DOUBLE	DOUBLE,NUMERIC,DECIMAL	DOUBLE,NUMERIC,DECIMAL	DOUBLE,DECIMAL
DOUBLE_ARRAY	String types, such as VARCHAR. You must use the MultiValueSpliter data processing plugin to transform the data.	String types, such as VARCHAR. You must use the MultiValueSpliter data processing plugin to transform the data.	String types, such as VARCHAR and STRING. You must use the MultiValueSpliter data processing plugin to transform the data.
LITERAL	String types, such as VARCHAR.	String types, such as VARCHAR.	String types, such as VARCHAR and STRING.
LITERAL_ARRAY	String types, such as VARCHAR. You must use the MultiValueSpliter data processing plugin to transform the data.	String types, such as VARCHAR. You must use the MultiValueSpliter data processing plugin to transform the data.	String types, such as VARCHAR and STRING. You must use the MultiValueSpliter data processing plugin to transform the data.
SHORT_TEXT	String types, such as VARCHAR.	String types, such as VARCHAR.	String types, such as VARCHAR and STRING.
TEXT	String types, such as VARCHAR.	String types, such as VARCHAR.	String types, such as VARCHAR and STRING.
TIMESTAMP	datetime or timestamp type.	datetime or timestamp type.	datetime or timestamp type.
GEO_POINT	String types, such as VARCHAR.	String types, such as VARCHAR.	String types, such as VARCHAR and STRING, in the `lon lat` format. `lon` represents the longitude and `lat` represents the latitude. Both values must be of the double type and are separated by a space. The value range for `lon` is [-180, 180], and the value range for `lat` is [-90, 90].

Note:

If a data source field is of the FLOAT or DOUBLE type, change its type to DECIMAL. Otherwise, precision issues may occur.

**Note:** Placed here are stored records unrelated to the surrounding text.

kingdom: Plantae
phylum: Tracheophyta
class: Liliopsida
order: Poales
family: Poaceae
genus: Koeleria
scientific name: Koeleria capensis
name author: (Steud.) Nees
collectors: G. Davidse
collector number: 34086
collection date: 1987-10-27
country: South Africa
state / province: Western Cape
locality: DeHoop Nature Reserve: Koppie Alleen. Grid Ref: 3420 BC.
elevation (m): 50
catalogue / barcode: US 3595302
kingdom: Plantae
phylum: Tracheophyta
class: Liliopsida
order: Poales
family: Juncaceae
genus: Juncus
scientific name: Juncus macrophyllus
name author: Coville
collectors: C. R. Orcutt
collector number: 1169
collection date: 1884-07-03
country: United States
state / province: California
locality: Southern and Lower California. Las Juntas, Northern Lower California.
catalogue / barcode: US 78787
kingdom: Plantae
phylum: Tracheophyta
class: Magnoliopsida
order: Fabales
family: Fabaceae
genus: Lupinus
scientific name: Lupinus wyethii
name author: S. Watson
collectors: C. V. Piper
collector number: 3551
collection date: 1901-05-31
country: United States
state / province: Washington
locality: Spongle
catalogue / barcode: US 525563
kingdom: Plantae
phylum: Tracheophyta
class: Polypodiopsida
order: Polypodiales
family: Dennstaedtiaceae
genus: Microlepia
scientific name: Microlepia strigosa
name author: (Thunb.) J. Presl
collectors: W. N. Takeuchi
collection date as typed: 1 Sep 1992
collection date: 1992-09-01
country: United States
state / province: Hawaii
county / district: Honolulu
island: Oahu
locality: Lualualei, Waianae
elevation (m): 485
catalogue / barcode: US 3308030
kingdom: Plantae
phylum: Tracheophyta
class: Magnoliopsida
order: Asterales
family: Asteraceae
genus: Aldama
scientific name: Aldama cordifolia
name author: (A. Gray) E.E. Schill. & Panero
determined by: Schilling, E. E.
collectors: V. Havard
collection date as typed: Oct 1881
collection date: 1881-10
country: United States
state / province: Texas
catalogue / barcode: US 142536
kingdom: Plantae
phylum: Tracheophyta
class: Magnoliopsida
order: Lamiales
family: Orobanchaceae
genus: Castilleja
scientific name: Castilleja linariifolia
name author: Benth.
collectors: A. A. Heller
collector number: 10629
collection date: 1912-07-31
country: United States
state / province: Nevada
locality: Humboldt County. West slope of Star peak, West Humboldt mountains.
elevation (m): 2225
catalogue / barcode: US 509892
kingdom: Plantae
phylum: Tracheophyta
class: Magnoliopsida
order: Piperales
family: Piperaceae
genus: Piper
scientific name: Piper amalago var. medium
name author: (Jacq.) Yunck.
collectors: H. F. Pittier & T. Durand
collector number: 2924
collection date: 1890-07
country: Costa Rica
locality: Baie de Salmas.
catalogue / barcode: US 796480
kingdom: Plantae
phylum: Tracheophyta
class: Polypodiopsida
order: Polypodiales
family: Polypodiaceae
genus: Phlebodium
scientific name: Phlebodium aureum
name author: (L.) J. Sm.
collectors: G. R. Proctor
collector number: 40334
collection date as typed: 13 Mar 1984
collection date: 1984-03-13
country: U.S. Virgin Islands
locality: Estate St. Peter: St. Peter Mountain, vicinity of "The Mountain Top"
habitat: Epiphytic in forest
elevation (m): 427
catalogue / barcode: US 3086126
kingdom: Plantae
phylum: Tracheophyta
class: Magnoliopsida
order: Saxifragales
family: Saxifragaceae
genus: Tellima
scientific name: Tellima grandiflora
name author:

Methods to create an application schema

Industry Algorithm Edition provides the following four methods for creating an application schema (the table schema for Industry Algorithm Edition):

Create from a data source (RDS, MaxCompute, or PolarDB).
Create manually (see the Configure table joins section below).
Create from a template.
Create by uploading a document.

Configure table joins

This section describes how to configure table joins by manually creating an application schema. This example uses two tables: main (the primary table) and test_tb_1 (the secondary table).

Log on to the console and click Configure:
Select the primary table and set its primary key.
Set the primary key of the secondary table.
Set the association between the primary and secondary tables. This is configured in the primary table.

Note

For more information about the primary-secondary table data associations supported by Industry Algorithm Edition, see Create table joins.
Only fields of the int or literal type can be used as foreign key fields.
When you join a primary table and a secondary table, the join fields must have the same data type. For example, if one field is an int type, the other must also be an int type. If one field is a literal type, the other must also be a literal type.
When you join a secondary table to a primary table, you must use the primary key of the secondary table to join with a field in the primary table. You cannot use a non-primary key field from the secondary table for the join.